特集 まちを使いこなす

円頓寺商店街の空店舗活用

藤沢 徹

イベント利用での空店舗活用

 昨年のラバダブでも紹介した名古屋市西区ものづくり文化の道のその後の展開と、昨夏、ものづくり文化の館が開催されたことを中心に円頓寺商店街の空店舗の活用についての報告をする。 
「ものづくり文化の道」とは名古屋城の西側に広がる名古屋友禅や名古屋扇子、そして江戸時代の名残をとどめる4間道や美濃路などの地域資源をネットワークして整備していこうとしている動きである。 
今年度、ものづくり文化の道検討部会は、昨年度実施されたゾーンのまち歩きのモニター事業に引き続き、「より西区のものづくり文化に触れてもらう」を合言葉にさまざまな実験を行ってきた。そのなかでも目玉であったのが実際にものづくりの職人さんの技を間近で見ることができ、さらに、部分的に伝統の技に参加できるというものづくり文化の館の開催であった。
 7月31日〜8月4日の円頓寺七夕祭り会期中の2日間(8月3・4日)で商店街の空店舗を利用してものづくり文化の館は開催された。この企画には、全面的に円頓寺商店街が協力してくれるかたちとなった。 
円頓寺商店街は古くから名古屋城の門前町としても栄え、特に円頓寺周辺では4間道に並ぶ卸問屋や行商の人々で賑わいがあった。しかしながら昨今は全国のいたるところの商店街と同じである空洞化、人材不足という悩みを持っている。 
 商店街の理事長は、これまでと同じ手法では人の流れは作れない、より地域の特徴をだした魅力づくりをしていかなければならないと語気を強めている。そこで、検討部会と商店街とがタイアップして今回のイベントへの運びとなった。 
スタッフは商店街に住む人を中心に、役所の若手やコンサルタントを交えた、すべてが手作りのイベントであった。開催にむけた準備期間は数年使われていなかった空店舗の清掃から、しつらえまですべてをみんなで設計した。円頓寺に興味をもつ若いイラストレータや商店街で洋品店を営む人、会場のお向かいの化粧品屋さんもすべてがひとつの目的にむかっての作業であった。会場は2部構成となっており、屋内では名古屋友禅と名古屋扇子の職人の実演を、外の駐車場では扇子づくりなどの技を体験できるコーナーが設置された。
 当日は、区内の友禅・扇子の職人さんや、皮工芸のお店をはじめとする、ものづくりに携わっている人たちが先生として参加してくれた。会場の設営、人員手配はこれで完成であったが、問題は如何に、「西区とものづくり」、そして「円頓寺とものづくり」の関係をお客に訴えて参加してもらうかにあった。実際に訪れた人は最初のうちは何故、西区とものづくりが関係しているのかがわからないようであった。イラストレータが描いてくれた、ものづくりの歴史絵を中心にマイクを通してアナウンスし、スタッフ一同呼びかけた結果、1日目の後半から人の流れができるようになった。実際に西区在住者でも西区はものづくりが集積している地区だと知っている人の割合が少ないようで、祭りに訪れ、イベントに参加して初めて特色を知ったという人も中にはいた。
 普段は工場の片隅で作業をしている職人さんもこの日ばかりは子供達に囲まれたり、質問されたりで、普段とは少し違う作業場での雰囲気を楽しんでいるようであった。職人さんが言うには、ものづくりは見て触れてみて初めてその奥ゆかしさが分かる、こういった機会を設けることは非常に意義があるとのことである。
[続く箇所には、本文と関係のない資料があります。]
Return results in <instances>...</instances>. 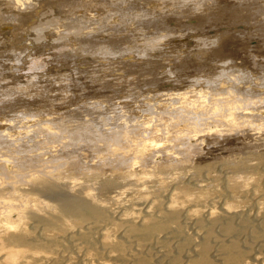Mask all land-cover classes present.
Wrapping results in <instances>:
<instances>
[{"label":"bare ground","instance_id":"bare-ground-1","mask_svg":"<svg viewBox=\"0 0 264 264\" xmlns=\"http://www.w3.org/2000/svg\"><path fill=\"white\" fill-rule=\"evenodd\" d=\"M133 1L57 0L70 11L64 19L28 20L36 41L51 29L56 52L101 62L99 76L95 64L80 72L102 76L111 95L59 108L55 88L38 79L67 93L75 77L14 41L6 48L13 70L25 64L34 75L23 85L5 82L9 69L0 74V264H264V53L251 46L264 47V0ZM35 2L0 0V8L38 10ZM89 5L106 14L83 19L76 8ZM169 9L180 30L170 28ZM113 17L107 40L82 39ZM121 83L133 106L116 96ZM224 141L227 155L201 159ZM115 185L120 191L104 195Z\"/></svg>","mask_w":264,"mask_h":264},{"label":"rangeland","instance_id":"rangeland-1","mask_svg":"<svg viewBox=\"0 0 264 264\" xmlns=\"http://www.w3.org/2000/svg\"><path fill=\"white\" fill-rule=\"evenodd\" d=\"M38 1V2H37ZM112 0H106V2H111ZM150 1V0H149ZM148 0L146 1V0H134L133 1V3L134 4H136V6L139 8V6L141 5H146L148 2H149ZM231 1V2H230ZM34 2H35V0H34ZM146 4H145V3ZM232 3L233 2V0H222V5L224 4V3ZM40 5H39V4ZM35 4H37V5H34L35 7H36V9H38V10H33V9H22V10H18V9H12L11 10V12H9V10L6 8V7H4V6H1V7H4L3 9L2 8H0V9H2L1 11L3 12V13H6V12H9V14H11L12 12L14 13V14H18L19 15V18H18V20L19 21H12V20H9V19H5V18H3V17H0V32L2 33H0V51L2 52V53H0V54H2V55H0V63H1V65H5V67L4 66H1L0 65V74H2L3 75V73H5V71L6 70H4V69H9V70H7L6 72H7V74H8V76L7 77H5V82H9V84L11 83H14L15 81H19V80H21V84L25 81V77L27 76V75H30V73L32 74V76L34 75L33 73H32V71H29V70H26L27 69V66L24 64V66H25V68H22V70L21 69H16V68H14V70H13V67L16 65V64H14L15 62L14 61H12V60H15V58H13V53H11L9 50H10V47H11V45H14V43H15V46H18V48H20L21 47V49L20 50H24V49H27V48H29L28 50L29 51H33L34 49H35V52L34 53H32V51H31V54H33L34 56H37V55H40L39 53H42L41 55L44 57V56H46V57H48L49 59H51V57L53 58L54 56H52V55H54V54H52L53 52L54 53H57V54H59L58 56H63L65 53V55L64 56H66V58H64V56L61 58V62L62 63H65V61L66 60H68L69 59V61H70V59H71V62H66L65 64H66V66H64L65 64H62L57 58H56V56H57V54H55V59H57V61L54 59V61H53V59H51L50 61H49V59L48 58H46V57H44L45 59H46V61H48L47 62V65H48V67H49V70L50 71H53L54 69V71H56V68H59V67H62V68H59V69H61V70H64V71H67L66 73H68V75H67V77L66 78H70V79H72V78H74V79H72L71 81H69V82H71V85L72 86H70L67 90H69V89H71V90H69L67 93H65V92H61L60 91V87L57 85V84H53L52 85V81L51 80H49L48 79V81H46L47 79H45V78H42L41 79V77L38 79L39 81H40V83H42V85H45V83H48V84H46L48 87H49V89H50V87H51V89H53V88H55V89H53V93H51V95L53 96V99L54 100H56L55 101V105L57 106V107H61L62 108V106H65V105H67L68 103H69V100L70 101H72V100H74V101H76V102H78L79 100V102L80 103H82V102H85V101H83V100H85V98L86 97H91V96H97V98H100V97H103V95H111L112 94V92L111 91H109V87H107V84H102V81H100V78L102 77V76H100V77H97V81H93L92 82V80H90V78L89 77H87V75L85 74L84 75V73H81L80 72V70H81V68H82V66L84 65V66H89L88 67V69L89 70H94L95 69V65H97L98 67H100V68H97V66H96V68L98 69V70H96L97 71V74L98 73H100V74H102L101 73V70L103 69V67H105V66H101L100 64H102L101 62H98V64L100 65H98V64H96L97 63V61H95L94 60V58L93 57H91L90 55H85V56H81V55H79V58H78V56H77V58L78 59H76L77 61H81L80 63L79 62H77L76 60H75V58L76 57H74V60H73V58L72 57H70L69 55H67L68 54V52H67V48H64L63 50H59L58 52H56L55 50H54V48H53V46H52V42H50V41H52V39H51V37H53L52 36V33H53V30H52V32H51V29L50 30H48V29H46L45 30V32H44V37H43V39L42 40H39V41H36L35 40V33L32 31V30H30V29H28V27L27 26H29L30 24H31V22H29L28 23V20L30 21V19L32 18V17H34V19H35V17H36V19H45V18H47V17H49V16H51L53 13H54V15L55 16H59L61 19H64L66 16H68L69 15V13H70V11L69 10H66V8L68 9V7H61L60 5H59V3L57 2V0H36V2H35ZM151 5L152 6H156V2L155 1H151ZM39 6V7H38ZM140 6V7H141ZM151 6V7H152ZM99 7V8H98ZM98 7H95V6H93V5H89V6H82V7H79V8H76V11H77V13H79V14H81V16L82 17H84L83 19H86V18H88L89 17V15H90V17H91V15H92V17L93 16H97L98 18H100V16L102 17V16H104L105 14H106V9L105 8H103V7H101V6H98ZM122 7L123 8H126L125 7V5H122ZM6 9V10H5ZM41 9H43L42 11H41ZM52 9V10H51ZM88 9V10H87ZM99 9V10H98ZM66 10V13L65 12H63V11H65ZM6 11V12H5ZM16 13H15V12ZM25 11H26V13H25ZM30 11V12H29ZM33 11H37V13L38 14H36V16H35V14L33 15ZM75 11V12H76ZM169 11H171L170 9L168 10V12ZM179 11V10H178ZM31 14H29V13ZM41 12V13H40ZM81 12V13H80ZM88 12V13H87ZM101 14H100V13ZM174 12L176 13L177 11L176 10H174ZM28 13V14H27ZM43 13H45L46 15H42ZM84 13V14H83ZM89 13H91V14H89ZM66 14V15H65ZM89 14V15H88ZM173 14V13H172ZM170 12L169 13H167V16H168V18H169V20H167V21H170V22H168L169 24H170V28L172 29V31H174V28H173V26L174 27H176V28H178L179 30L181 29V28H179V25H177V20L175 19V16H174V14L172 15ZM39 15V16H38ZM60 15H62V16H60ZM181 15V14H180ZM64 16V17H63ZM172 18H171V17ZM63 17V18H62ZM30 18V19H29ZM147 18H150V17H143L142 19H140V23H142L143 25H145V29H149V30H153L152 31V33H156V34H161V32L163 31L162 29L164 28V27H162V26H160L159 25V27L160 28H158V26H157V28L159 29H152L151 28V26L150 25H148V20H147ZM35 19V21H34V23H37L36 21H39V20H36ZM26 20V21H25ZM117 19H116V17H113V19H111V18H108L107 19V22L105 23H101V24H99L98 26H96L95 27V30L94 31H92V32H90L89 34H87L86 36L84 35V36H82V39H87V38H89V36H91V40L92 41H94V39L95 40H107L109 37V33H110V23L112 22V21H116ZM27 22V23H26ZM4 23H6L4 26H6L7 25V27L9 28V29H6L7 27H4L3 26V24ZM8 23L9 24H13V25H8ZM139 22H136L134 25H136V24H138ZM17 24V25H16ZM27 24V25H26ZM176 24V25H175ZM15 26V27H14ZM26 26V27H25ZM172 26V27H171ZM16 27H17V29H16ZM19 27V28H18ZM22 29H21V28ZM128 27H129V25H128ZM148 27V28H147ZM5 28V29H4ZM130 28V27H129ZM2 29V30H1ZM3 29H4V31H3ZM24 29V30H23ZM162 31H161V30ZM206 29H208V30H210V29H212V30H214L213 28H210L209 29V27H207ZM27 30V31H26ZM100 30V31H99ZM148 30V31H149ZM157 30V31H156ZM183 30V29H182ZM216 30V29H215ZM217 30H220V27L218 26V29ZM29 31V32H28ZM33 32V33H31V32ZM51 32V33H50ZM206 32V31H205ZM21 33V34H20ZM22 33H24V34H22ZM30 34L29 36H28V34ZM95 34V35H94ZM105 34V35H104ZM186 34H190V33H184V35H186ZM51 35V36H50ZM97 35H99V36H97ZM177 35H178V33H177ZM26 37L24 40L21 38V37ZM50 36V37H49ZM70 36H71V42L73 43V44H77L78 43V41L77 40H75L74 38H73V35H71L70 34ZM94 36V37H93ZM2 37V38H1ZM10 37V38H9ZM12 37V38H11ZM29 37V38H28ZM31 37H33V38H31ZM105 37V38H104ZM174 37V36H173ZM189 37V35L187 36V39H190V37ZM99 38V39H98ZM2 39V40H1ZM5 39V40H4ZM27 39V40H26ZM49 39V40H48ZM175 39H177L176 38V36H175V38H172V37H170V39L169 40H171V41H169L170 43H173V42H175L174 40ZM4 40V41H3ZM6 40H8V41H6ZM10 40V41H9ZM23 40V41H22ZM3 43H2V42ZM13 41H14V43H13ZM28 41V42H27ZM31 43H30V42ZM33 41V42H32ZM191 41V40H190ZM4 42H5V44H4ZM18 42V43H17ZM25 42V43H24ZM7 43L9 44V45H7ZM29 43V44H28ZM46 43H48V44H46ZM255 42H253L252 44H251V46L253 45V46H258L259 45V47H258V49H256L255 47H254V50H257V52H255L258 56H259V58H260V53H264V47H262L263 46V44H258V43H255ZM260 43V42H259ZM17 44V45H16ZM19 44H20V47H19ZM23 44H25V45H27L25 48H24V46L25 45H22ZM35 46H34V45ZM38 44V45H37ZM40 44L43 46H40ZM46 45H48V47H46ZM5 48H4V47ZM32 47V46H34V48L32 49V48H30V47ZM40 46V47H39ZM51 46V47H50ZM171 46V45H170ZM2 47V48H1ZM9 47V50L8 49H6V48H8ZM42 47V48H41ZM50 48V49H49ZM53 48V49H52ZM43 49H44V51H43ZM234 49H236V50H234ZM237 49H239L238 47L237 48H235V47H233V48H231V50L233 51H237ZM3 50H5V51H9V53H7V56H5L6 54V52L4 51L3 52ZM19 50V51H20ZM37 51V52H36ZM42 51V52H41ZM63 52V53H61V52ZM239 51V50H238ZM237 51V52H238ZM27 52V51H26ZM60 52V53H59ZM25 53V52H24ZM28 53V52H27ZM27 53H25V54H23V53H19L18 52V54L20 55V57H19V55H18V58L19 59H23L24 58V56H26V58H27ZM35 53H37V54H35ZM45 53V54H44ZM48 53H50V54H48ZM8 54H11V56L10 55H8ZM61 54V55H60ZM63 54V55H62ZM240 54V57H241V53H239ZM2 56H4L3 58H2ZM10 56V57H9ZM23 56V57H22ZM67 56H69V57H67ZM81 56V57H80ZM9 57V58H8ZM134 57H136L135 55H134ZM13 58V59H12ZM26 58H24V59H26ZM68 58V59H67ZM137 58V57H136ZM6 59H7V61H6ZM9 59V60H8ZM12 59V60H11ZM23 59V60H24ZM59 59H60V57H59ZM63 59H65V61L63 60ZM3 60V61H2ZM72 60L75 62V65L74 64H72L73 62H72ZM85 60H86V62H85ZM11 61V62H10ZM52 61H53V63H54V65L52 64ZM96 63H95V62ZM11 64H10V63ZM3 63H8L7 65L6 64H3ZM14 65H13V64ZM57 63H59V64H57ZM82 63V65H79V64H81ZM84 63H86V64H84ZM10 64V65H9ZM78 64V65H77ZM95 64V65H94ZM264 64V63H263ZM9 65V66H8ZM12 65V66H11ZM20 65V64H19ZM22 65V64H21ZM53 65V66H52ZM57 65V66H56ZM58 65H60V66H58ZM61 65H63V66H61ZM68 65V66H67ZM72 65V66H71ZM92 67H91V66ZM94 65V66H93ZM8 66V67H7ZM11 66V67H10ZM23 66V67H24ZM71 68H70V67ZM10 67V68H9ZM66 67H67V69H66ZM69 67V68H68ZM73 67V68H72ZM75 67V68H74ZM51 68H53V70L51 69ZM64 68V69H63ZM92 68V69H91ZM102 68V69H101ZM10 69H12L11 71H10ZM79 69V70H78ZM101 69V70H100ZM73 70V71H72ZM4 71V72H3ZM16 72L17 74L19 73L20 74V72L22 71V72H24V74L22 75V74H15L14 72ZM18 71V72H17ZM71 71V72H70ZM77 71V72H76ZM13 72V74L15 75H13V74H11L10 76H9V73H12ZM74 72V73H73ZM80 72V73H79ZM25 73H26V76H24L25 75ZM28 73V74H27ZM53 73V72H52ZM69 73H72L71 75L73 76V77H70L69 75ZM186 73H192V74H194L193 72H191V71H189V72H186ZM6 74V73H5ZM4 74V75H5ZM100 74H98V76L100 75ZM107 74H109V73H107ZM84 75V76H83ZM22 76V77H21ZM31 76V75H30ZM79 76V77H78ZM15 78V80L13 79V78ZM16 77H17V80H16ZM21 77V78H20ZM24 77V78H23ZM85 77V78H84ZM87 77V78H86ZM10 80H9V79ZM78 78V79H77ZM99 78V79H98ZM8 79V80H7ZM45 79V80H44ZM75 79H77V80H75ZM89 80V81H87V80ZM11 80H13L12 82H11ZM23 80V81H22ZM42 80V81H41ZM73 80H74V82H73ZM4 81V80H3ZM56 81H58V80H56ZM78 83H76V82ZM80 81V82H79ZM90 81H91V84H90ZM20 82V81H19ZM97 82V83H96ZM111 82H114V81H111ZM3 83V82H2ZM81 83V84H80ZM87 83V84H86ZM101 83V84H100ZM25 84V82L23 83V85ZM51 84V86H49ZM124 84V83H123ZM122 83H121V85L119 86V90H120V93L119 94H117L116 96H118L119 98H120V101H122L123 100V97H127V94L128 93H131V90L129 89V88H127L126 87V85L124 86ZM54 85L55 86H57V88L56 87H54ZM84 85H85V87H84ZM87 85V86H86ZM94 85V86H93ZM101 85H103L104 87H106V91H105V89H104V87L103 86H101ZM84 87V91H86V92H84L83 91V88H81V87ZM89 86V87H88ZM98 86H100V87H98ZM72 87V88H71ZM123 87H125V88H123ZM79 88V89H78ZM81 88V89H80ZM87 88V89H86ZM99 89H100V91H99ZM57 90V91H56ZM129 90H130V92H129ZM71 91V92H70ZM83 91V92H82ZM127 91V92H126ZM57 92V93H56ZM90 92V93H89ZM61 93V94H60ZM64 93H65V96H66V94L69 96L70 94H72V95H70L69 97L68 96H64ZM81 93H83V94H81ZM103 93H105V94H103ZM125 95V96H122L123 94ZM19 94L20 93H15L14 94V96L12 97V99L14 100V99H21V100H23V101H28V97L30 98V96H28V95H25L24 96V99H23V95H24V93L23 94H21V96H19ZM54 94V95H53ZM63 94V95H62ZM103 94V95H102ZM15 95H18V96H16L15 97ZM121 95V96H120ZM64 96V97H63ZM83 96V97H82ZM63 97V98H62ZM26 98V99H25ZM83 98V100H81ZM31 99H34V97L33 96H31ZM130 99V98H129ZM124 99L122 102H124V103H126L127 101V103L125 104V105H128V106H133V104H134V100L133 99ZM13 100H11V101H13ZM21 100H19L20 102H21ZM37 100V99H36ZM136 100H138L137 98H136ZM31 100L29 99V102H30ZM38 101V100H37ZM73 101V102H74ZM130 101V102H129ZM60 102H62V104L60 103ZM63 102H64V104H63ZM66 102V103H65ZM9 103V102H8ZM39 103V102H38ZM37 103V104H38ZM35 104V103H34ZM37 104H35V106H37ZM60 106H59V105ZM5 105H6V103H5ZM64 108V107H63ZM233 141L231 142L232 144H230V146L231 147H234L235 146V144H236V140H234V139H232ZM226 142H228V141H224V142H222V143H218V144H211L210 145V148L209 149H207L208 147L207 146H205V148H204V153L205 154H203V156L201 157V159L203 160L204 159V161H209V160H211L212 158H214V157H220V155L221 156H225V155H227L228 154V151L226 150V149H222L221 147H229V145H225V144H227ZM225 143V144H224ZM220 147V148H219ZM219 152V153H218ZM225 153V154H224ZM119 188H121V186L119 187V185H115L114 187H112V188H110L109 190H108V193L107 192H105V194L104 195H106V196H113V194L115 195V192H118V191H120V189ZM121 190H123V189H121ZM126 196H125V194H124V196H122L121 195V198L123 199V198H125Z\"/></svg>","mask_w":264,"mask_h":264}]
</instances>
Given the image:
 「商店街活性化」という言葉が聞かれるようになり、全国の商店街が活性化にむけた計画やイベントを実践している。その一方でハード面とソフト面が足並みを揃えて、活性化へのベクトルを歩むことは、さまざまな要素から非常に難しいことも現実である。
 今回の西区のように、観光・交流といったテーマ性をもった地域コンテンツをもって、空店舗を有効活用していくことも1つの手法なのかもしれない。今後は、週末だけの常設イベント施設としての可能性も充分あるだろう。次回、ものづくりの文化の館開催には更なる仕掛けと市民の参加を期待したい。

<関連するホームページ>

  http://www.nagoyanet.ne.jp/monotsukuri
  http://www.nagoyanet.ne.jp/monotsukuri/index.htm
  http://www.nagoyanet.ne.jp/relational/nishiku/index.htm
  http://www.spacia.co.jp/Nagoya/arekore/nisiku.htm
  http://www.spacia.co.jp/rubadub/2002/monodukuri.htm

ギャラリー 本町

 円頓寺商店街は江川線をはさんで「円頓寺筋」と「本町筋」に分かれているわけだが、本町筋にはユニークな空店舗の活用事例がある。「ギャラリー本町」と銘打ったそのスペースでは、月間賃貸ならぬ、日替わりでのスペース貸しを6年間実施してきている。もともとは下地生地を販売していた店舗スペースであったが、店主の高齢化が進み営業を停止した後はテナントを募集して貸していた。ところが、数年入れ替わる業者はいわゆるキャッチセールスのようなお店ばかりであり、本町筋全体に悪影響を及ぼしていた。そこで見るに見かねた、時の組合理事長が、店主と話し合い、行政の助けも得て、組合で借り上げることになった。
 以降、組合を通してユニークなテナントが次々と入って本町筋を明るくするコンテンツとして機能している。最近では、占いの館や駄菓子屋さんなど、円頓寺商店街のストーリーに見合った店舗が営業している。ちなみに現在1日だけ借りるための予算は1,500円程度であるとのこと。商店街を愛する人がいるからこそ、打てた策であるが、今後は補助金を当てにせず如何に成熟していくかが鍵であろう。円頓寺商店街を愛する1人として活動に賛同し、参加していきたい。